__What to do__
Switch "highest value" to "largest value" throughout the rows below, keeping every other word the same. Leave the pictures out of your answer.

[Data visualization images]
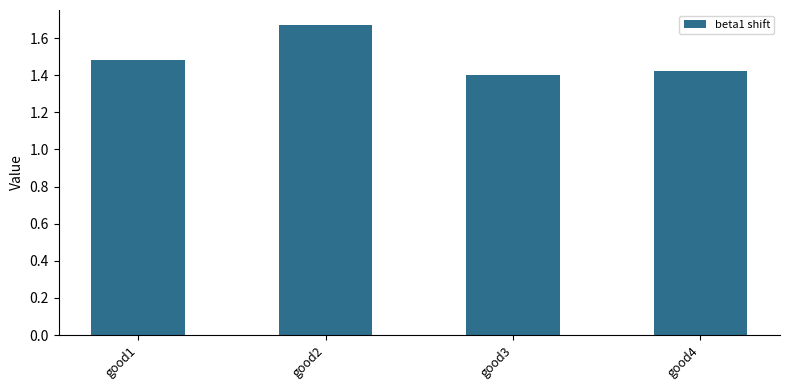

Which category has the highest value across all series?

good2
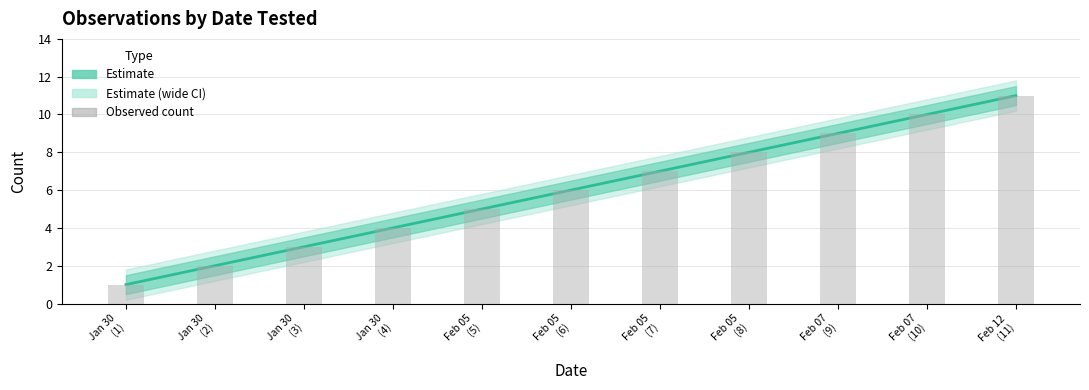

The count series shows 3 at Jan 30
(3). True or false?

True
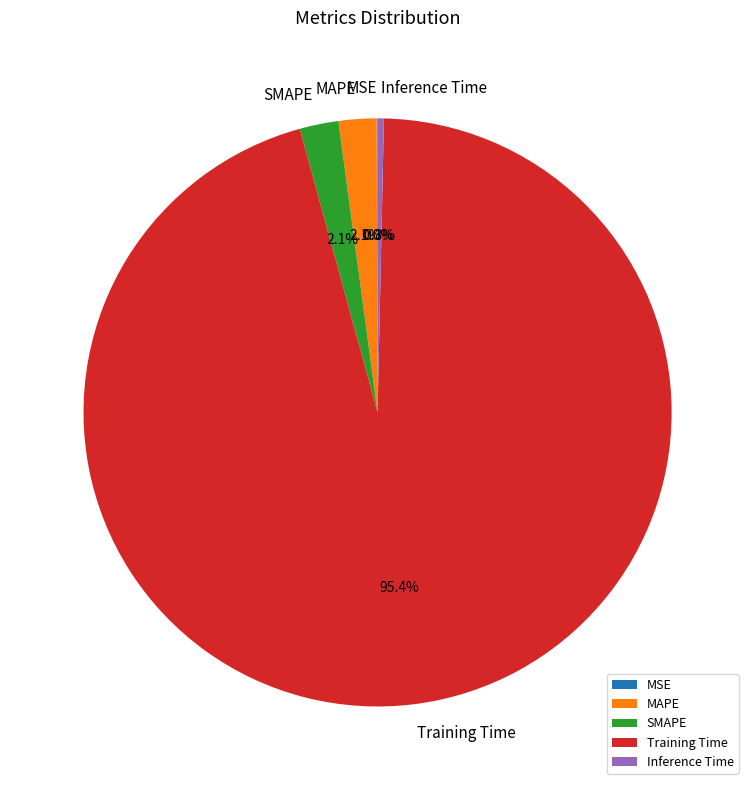

How much of the chart is everything except SMAPE?

97.9%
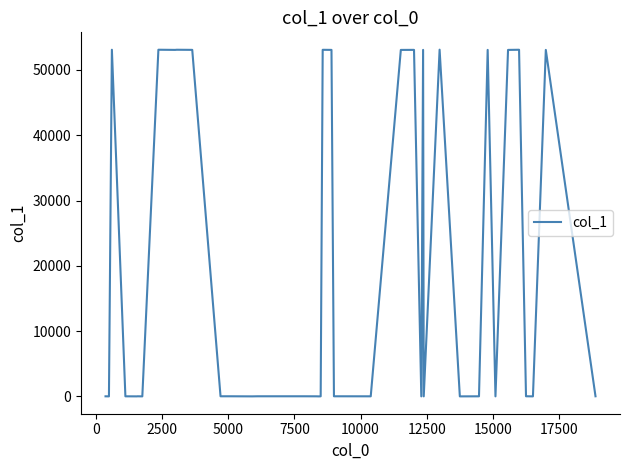

What is the difference between the maximum and minimum values?

53101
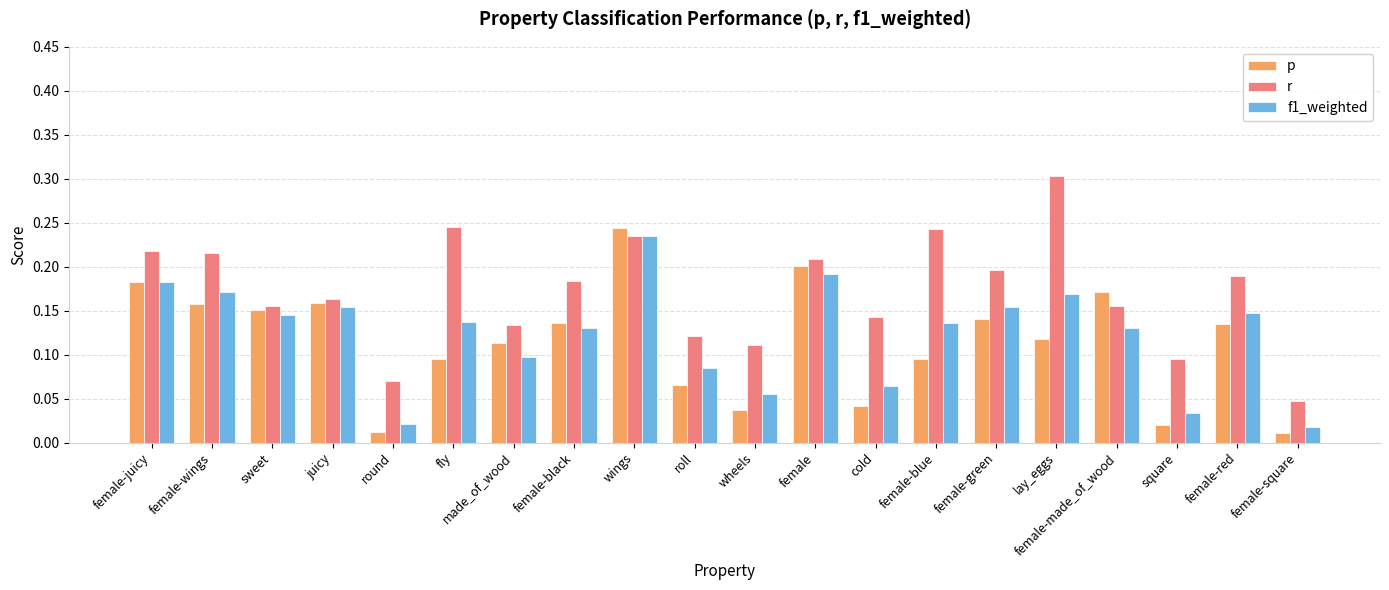

Which category has the highest value across all series?

lay_eggs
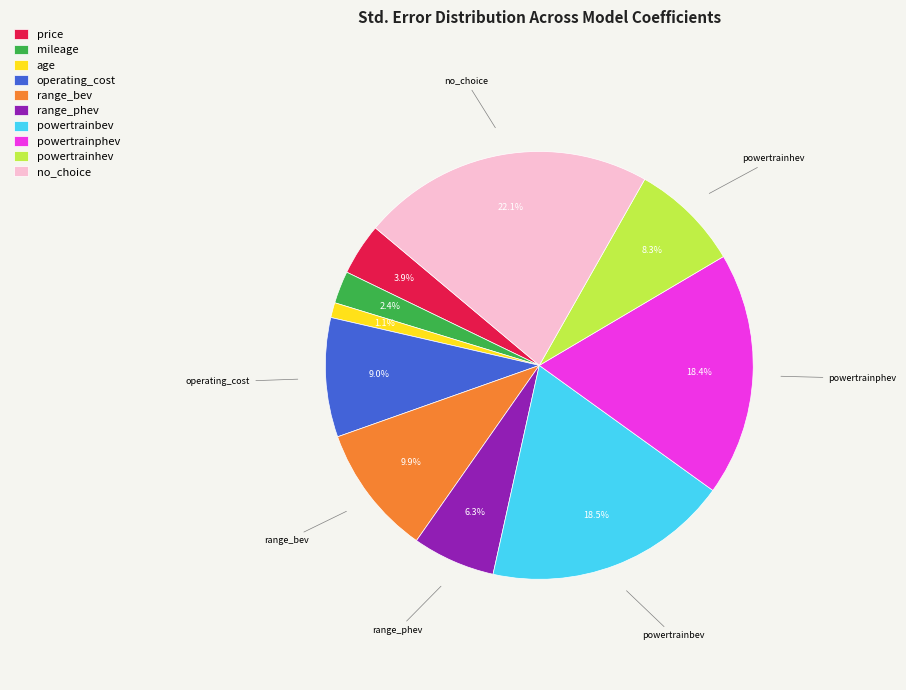

Which category has the biggest portion of the pie?

no_choice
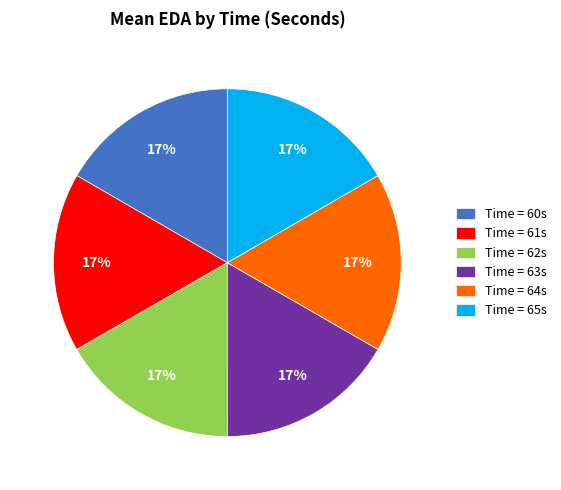

The Time = 60s slice represents 27% of the pie. True or false?

False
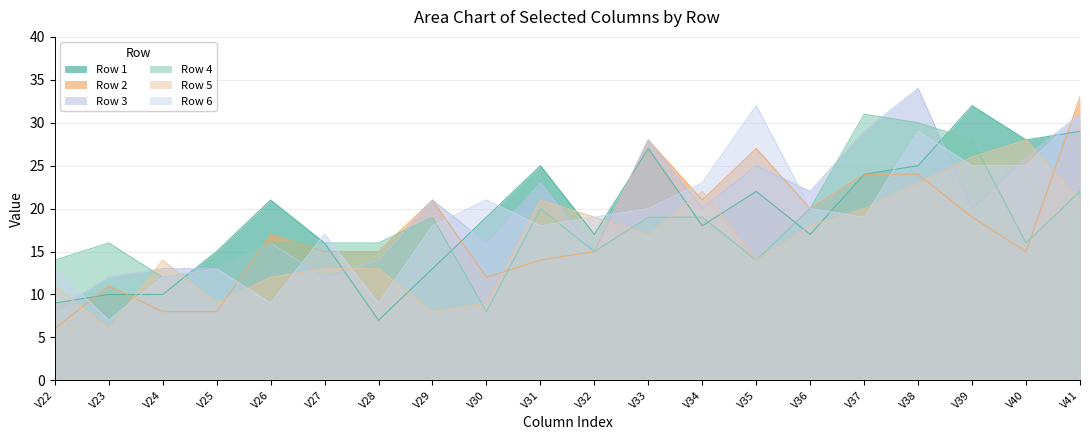

True or false: 3 has a value of 36 at V39.

False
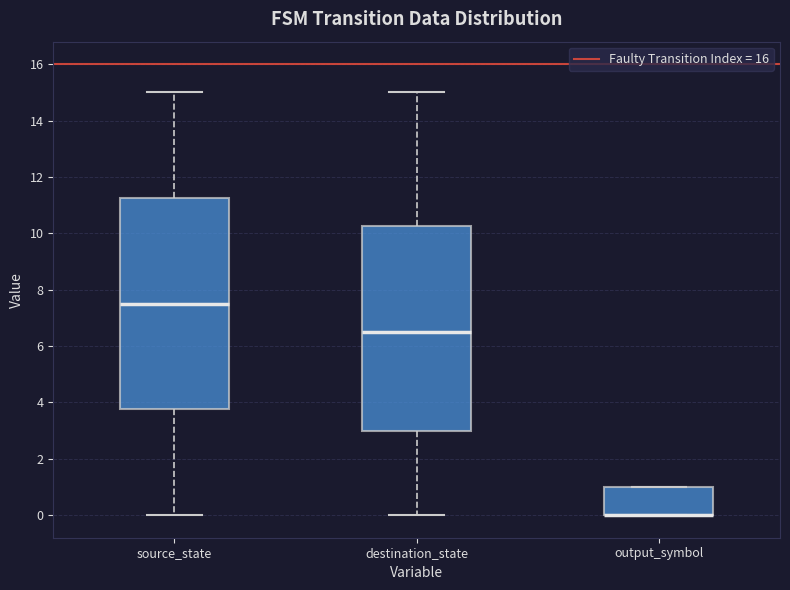

Where is the upper edge of the box for output_symbol on the y-axis? The values are not printed on the chart, so give them approximately, as read against the axis.

1.0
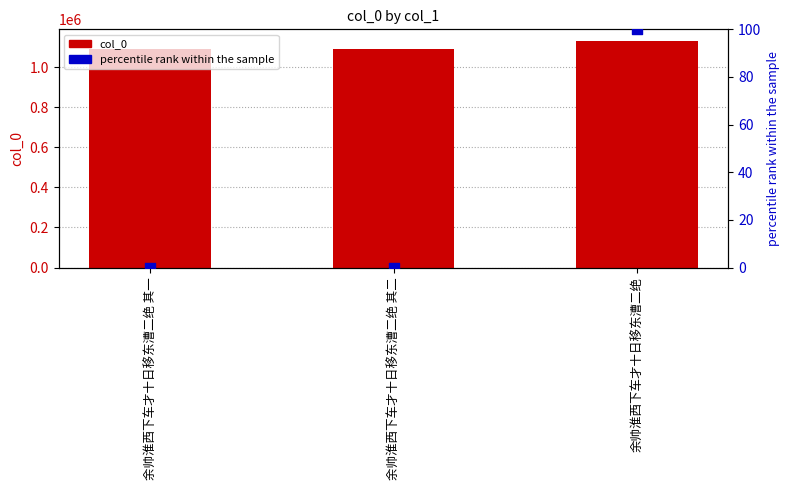

Which series has the widest spread of Y values?

col_0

__Task result__
Which category has the largest value across all series?

good2

The count series shows 3 at Jan 30
(3). True or false?

True

How much of the chart is everything except SMAPE?

97.9%

What is the difference between the maximum and minimum values?

53101

Which category has the largest value across all series?

lay_eggs

Which category has the biggest portion of the pie?

no_choice

The Time = 60s slice represents 27% of the pie. True or false?

False

True or false: 3 has a value of 36 at V39.

False

Where is the upper edge of the box for output_symbol on the y-axis? The values are not printed on the chart, so give them approximately, as read against the axis.

1.0

Which series has the widest spread of Y values?

col_0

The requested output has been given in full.